Je retour­nai à notre tente, où Yoko me rejoignit.

— Tu y as pas été un peu fort ?

— Tu trouves ? Tu trouves ça nor­mal de cra­cher comme ça à la gueule des gens du coin ?

— C’est pas ça… Sur le fond, je suis tout à fait d’ac­cord avec toi… Mais sur la forme… C’est un raid FIA, on pour­rait tout à fait nous faire péter nos licences…

— Alors, parce que c’est la FIA, parce qu’elle peut nous empê­cher de cou­rir, on devrait se taire, faire pro­fil bas, et lais­ser faire des connards pareils ?

— Non… Mais ce serait mieux de pas leur ren­trer dans le lard de front… Tu sais, on obtient pas mal de choses par la douceur.

Le soir même, j’a­vais Tsuyu au télé­phone. Elle ne dit pas grand-chose de l’es­clandre que j’a­vais faite. Elle jugea juste :

— Quand même, quand tu me dis de pas dire de gros mots, là, tu y as été fort !

Je dor­mis comme un loir. Ce ne fut pas le cas de Yoko, qui s’in­quié­tait des consé­quences que mon pétage de plombs pou­vait avoir.

Le len­de­main, nous ren­trâmes à Paris dans un Trans­all, avec trois concur­rents ayant aban­don­né pour d’autres raisons.

Lorsque, à Rois­sy, la porte de l’a­vion s’ou­vrit, je fus accueilli par une mare de jour­na­liste. J’a­vais réus­si l’ex­ploit de faire la une du Monde, qui titrait tran­quille­ment : Sécu­ri­té et Dakar : polé­mique en vue. Le Times y avait été plus fort en titrant : ‘Till it tickles you the ton­sils. Cette phrase-choc, pro­non­cée à l’ex­té­rieur de la tente de la direc­tion de course au vu et au su de cha­cun, était reprise jus­qu’à la nau­sée par tous les jour­naux. Et une cen­taine d’en­voyés spé­ciaux se pres­saient autour du Trans­all, deman­dant un commentaire.

J’ex­pli­quai, en termes polis, ce qu’il s’é­tait pas­sé et ce qui avait été dit avec la direc­tion de course.

Le pré­sident de la FIA annon­ça dans l’a­près-midi que ma licence pilote était sus­pen­due en rai­son du manque de res­pect dont j’a­vais fait preuve envers une orga­ni­sa­tion man­da­tée par elle.

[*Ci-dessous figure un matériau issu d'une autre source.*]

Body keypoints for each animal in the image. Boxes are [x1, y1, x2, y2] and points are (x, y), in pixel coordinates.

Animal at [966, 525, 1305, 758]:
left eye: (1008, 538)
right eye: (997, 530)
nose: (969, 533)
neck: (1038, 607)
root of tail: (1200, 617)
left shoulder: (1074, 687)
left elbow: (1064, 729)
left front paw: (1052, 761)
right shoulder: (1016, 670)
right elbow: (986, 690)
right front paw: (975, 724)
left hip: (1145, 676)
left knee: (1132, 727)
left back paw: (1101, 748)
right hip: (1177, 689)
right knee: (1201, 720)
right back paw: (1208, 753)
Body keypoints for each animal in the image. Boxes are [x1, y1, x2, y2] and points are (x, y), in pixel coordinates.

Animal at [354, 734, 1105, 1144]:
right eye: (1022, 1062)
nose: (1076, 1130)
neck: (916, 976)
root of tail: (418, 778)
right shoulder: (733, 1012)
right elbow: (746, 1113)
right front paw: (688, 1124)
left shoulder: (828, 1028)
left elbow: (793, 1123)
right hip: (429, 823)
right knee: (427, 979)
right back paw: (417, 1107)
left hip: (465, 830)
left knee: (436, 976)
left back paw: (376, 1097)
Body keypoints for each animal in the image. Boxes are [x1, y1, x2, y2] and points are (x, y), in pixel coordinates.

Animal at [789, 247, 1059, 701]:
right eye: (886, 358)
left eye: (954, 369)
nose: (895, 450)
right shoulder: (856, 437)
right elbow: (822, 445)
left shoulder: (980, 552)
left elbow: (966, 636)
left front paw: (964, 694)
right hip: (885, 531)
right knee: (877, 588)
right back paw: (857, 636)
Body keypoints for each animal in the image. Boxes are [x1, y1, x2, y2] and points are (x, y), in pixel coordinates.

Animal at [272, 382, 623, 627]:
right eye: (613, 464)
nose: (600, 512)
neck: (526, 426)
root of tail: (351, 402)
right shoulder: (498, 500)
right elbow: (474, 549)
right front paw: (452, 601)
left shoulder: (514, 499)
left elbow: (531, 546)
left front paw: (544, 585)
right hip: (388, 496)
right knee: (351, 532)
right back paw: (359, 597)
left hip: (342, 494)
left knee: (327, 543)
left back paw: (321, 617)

En fin de soi­rée, la direc­tion de course du Dakar rece­vait du Pré­sident du Mali l’ordre de quit­ter immé­dia­te­ment le ter­ri­toire ou d’as­su­rer la fer­me­ture des routes et la limi­ta­tion à qua­rante kilo­mètres à l’heure dans tous les villages.

Le 21 jan­vier, je lisais dans Char­lie Heb­do un article de Cavan­na qui com­men­çait ain­si : “Je n’au­rais jamais cru dire du bien d’un cou­reur automobile”.

Le 22, devant la levée de bou­cliers qui avait accom­pa­gné mon coup de gueule, la FIA me ren­dait ma licence et, le 23, Yoko et moi étions au départ du Monte-Carlo.